# Frankentree



## Pumilo (Sep 4, 2010)

On our Summersi viv we played around a bit with combining cork bark tubes with Ghost Wood. http://www.dendroboard.com/forum/members-frogs-vivariums/78189-not-another-pumilo-build.html We took that a little further with the creation of "Frankentree". Starting with a cork bark tube with one branch, we utilized the holes in it for other, ghost wood branches. 
The body of the tree has been filled with great stuff which helps to hold branches in place.


----------



## Pumilo (Sep 4, 2010)

We've run a saw across it to give it a nice flat back for easy of siliconing in place against the back wall.


----------



## Pumilo (Sep 4, 2010)

Finally, I took an especially thin cork tube and broke it up for the bits and pieces. I used Gorilla Glue to glue cork bark pieces in various spots to give it a nice weathered look, and tie the bare ghost wood, into the cork bark. We used fishing line to tie the bits tightly in place until they dried. A little bit of sphagnum and/or clay, will fill in gaps between any bark and branches. An orchid, brom, vine, or moss here and there will fill in any seams.


----------



## Rusty_Shackleford (Sep 2, 2010)

It's alive!!!

Very nice looking Doug! I think the bits of cork bark on the ghost wood go along way towards making it look natural. I can't wait to see it all planted up.


----------



## Broseph (Dec 5, 2011)

Looks good already. I was originally skeptical about the cork-skins looking good, but they ended up being very believable to give an impression of aged and weathered dead wood (looking at your other build). 

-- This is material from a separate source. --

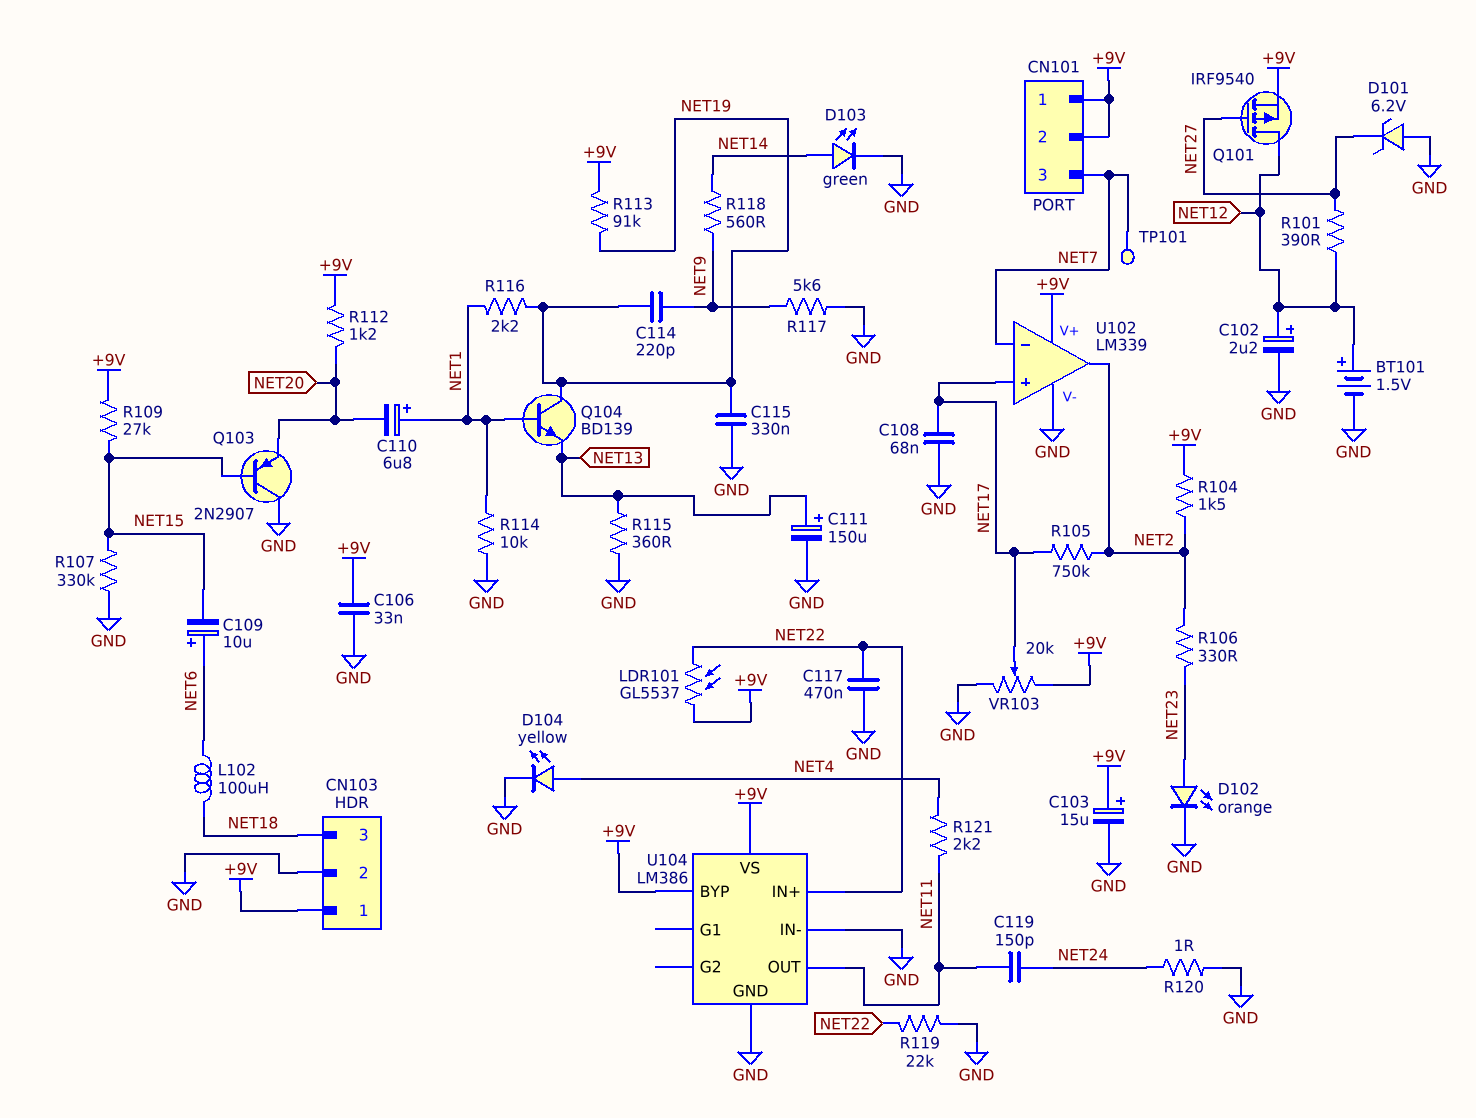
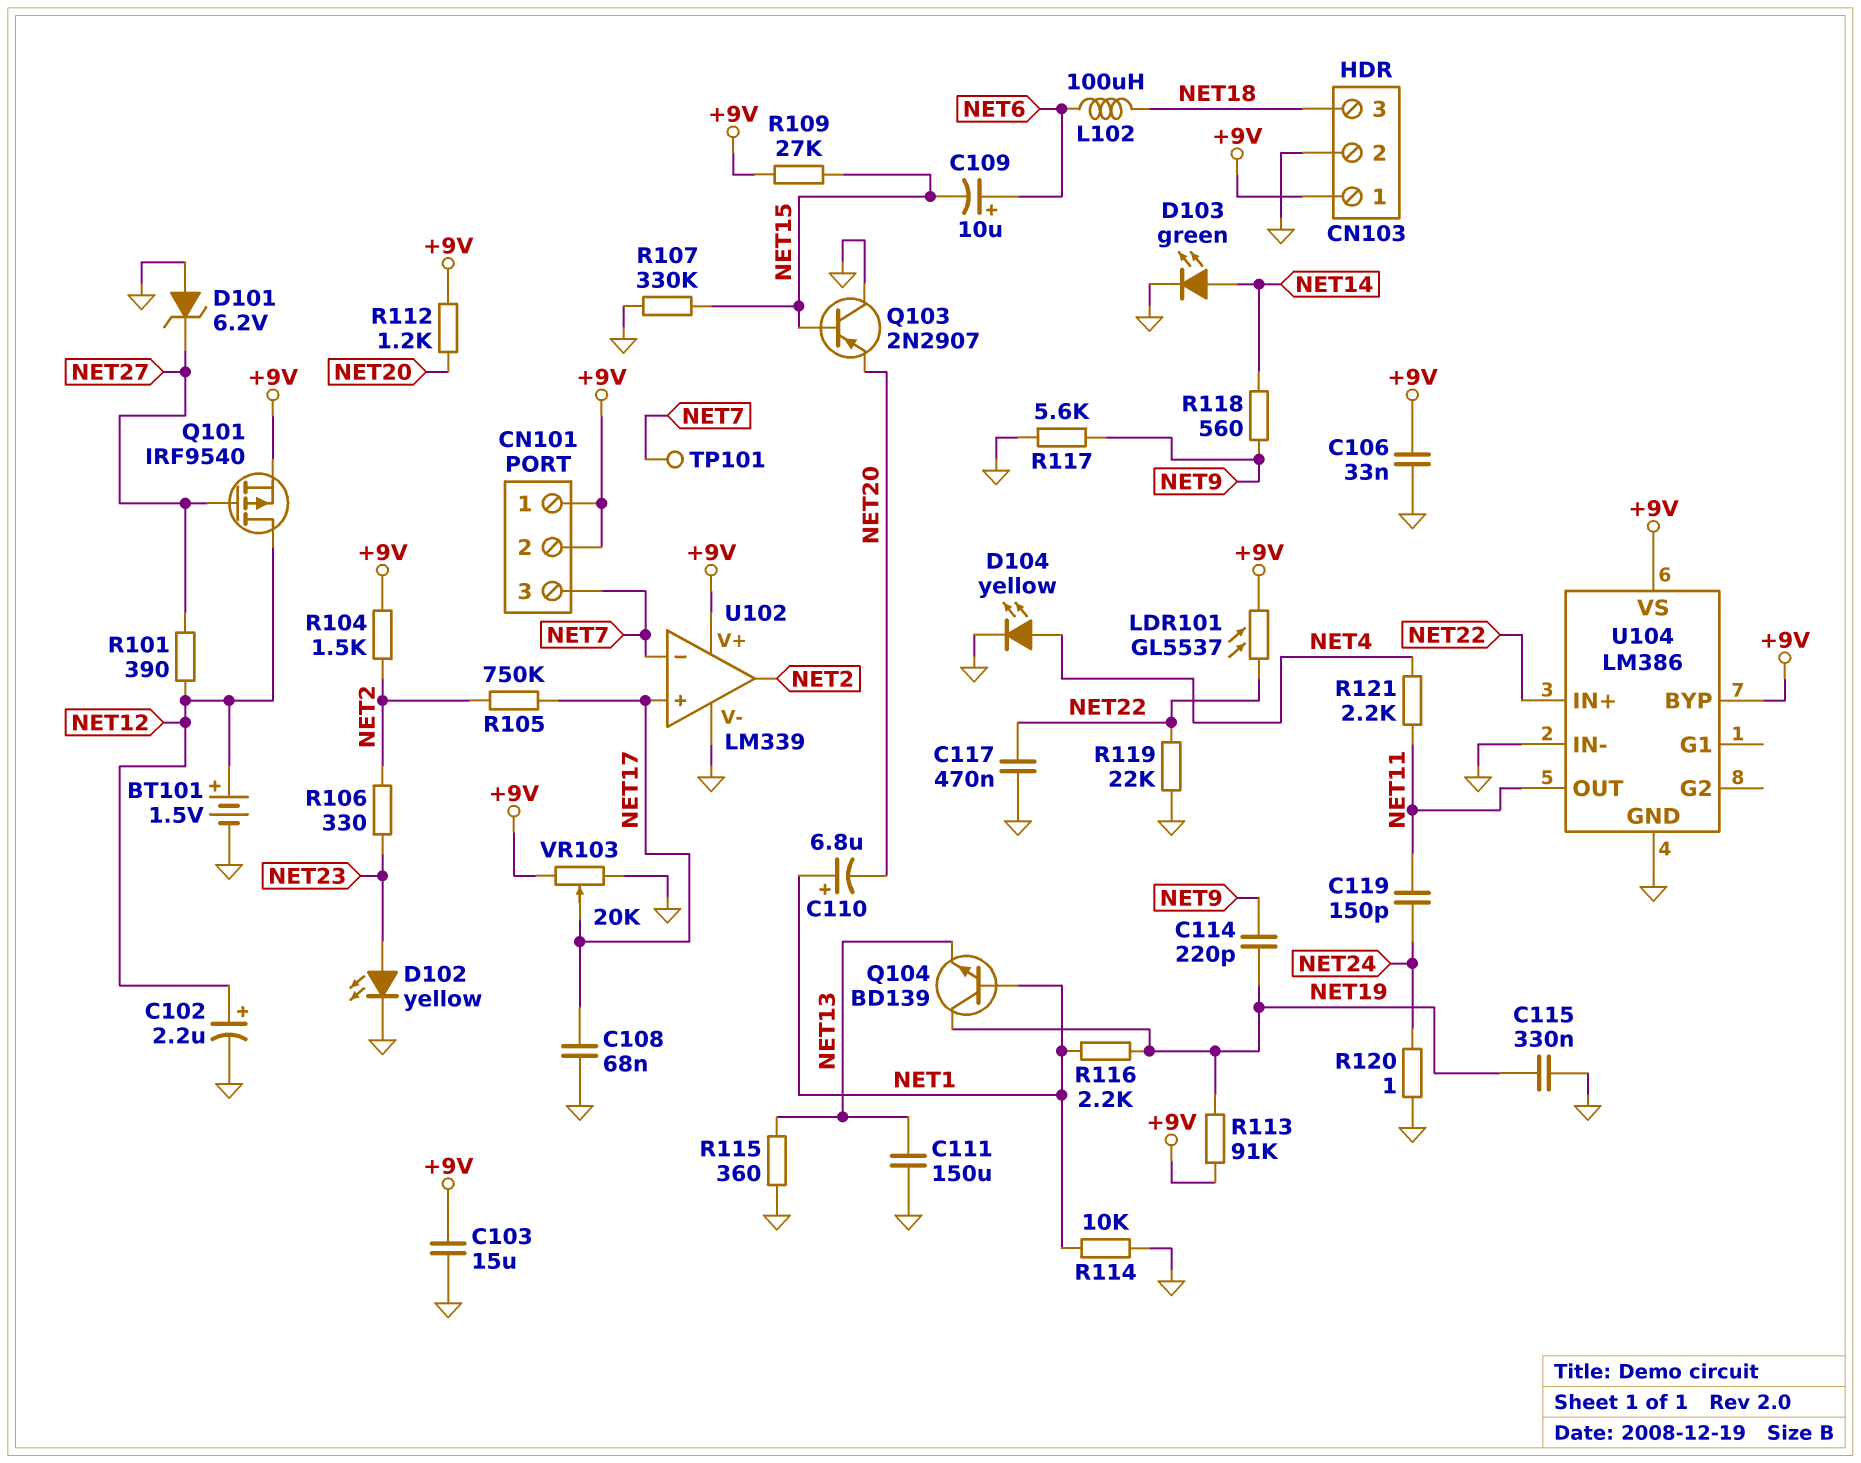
C103: 15uF (plus +9V, minus GND) -> 15uF (+9V, GND)
C111: 150uF (plus NET13, minus GND) -> 150uF (GND, NET13)
D102: LED orange (A NET23, K GND) -> LED yellow (A NET23, K GND)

I've always liked that look when I take hikes, but never thought of trying to bring it into a viv. Good job.


----------



## Pumilo (Sep 4, 2010)

Thanks guys. My daughter considered getting into bonsai for a while. She picked up a book on it. That's what got me interested in that "dead wood" look.


----------



## JimO (May 14, 2010)

You forgot the bolts!

I used to keep lots of bonsai trees. I can recommend some good starter species that aren't expensive.


----------



## Lukeomelas (Mar 15, 2005)

Lookin good Doug! That will look sweet overgrown with plants and moss


----------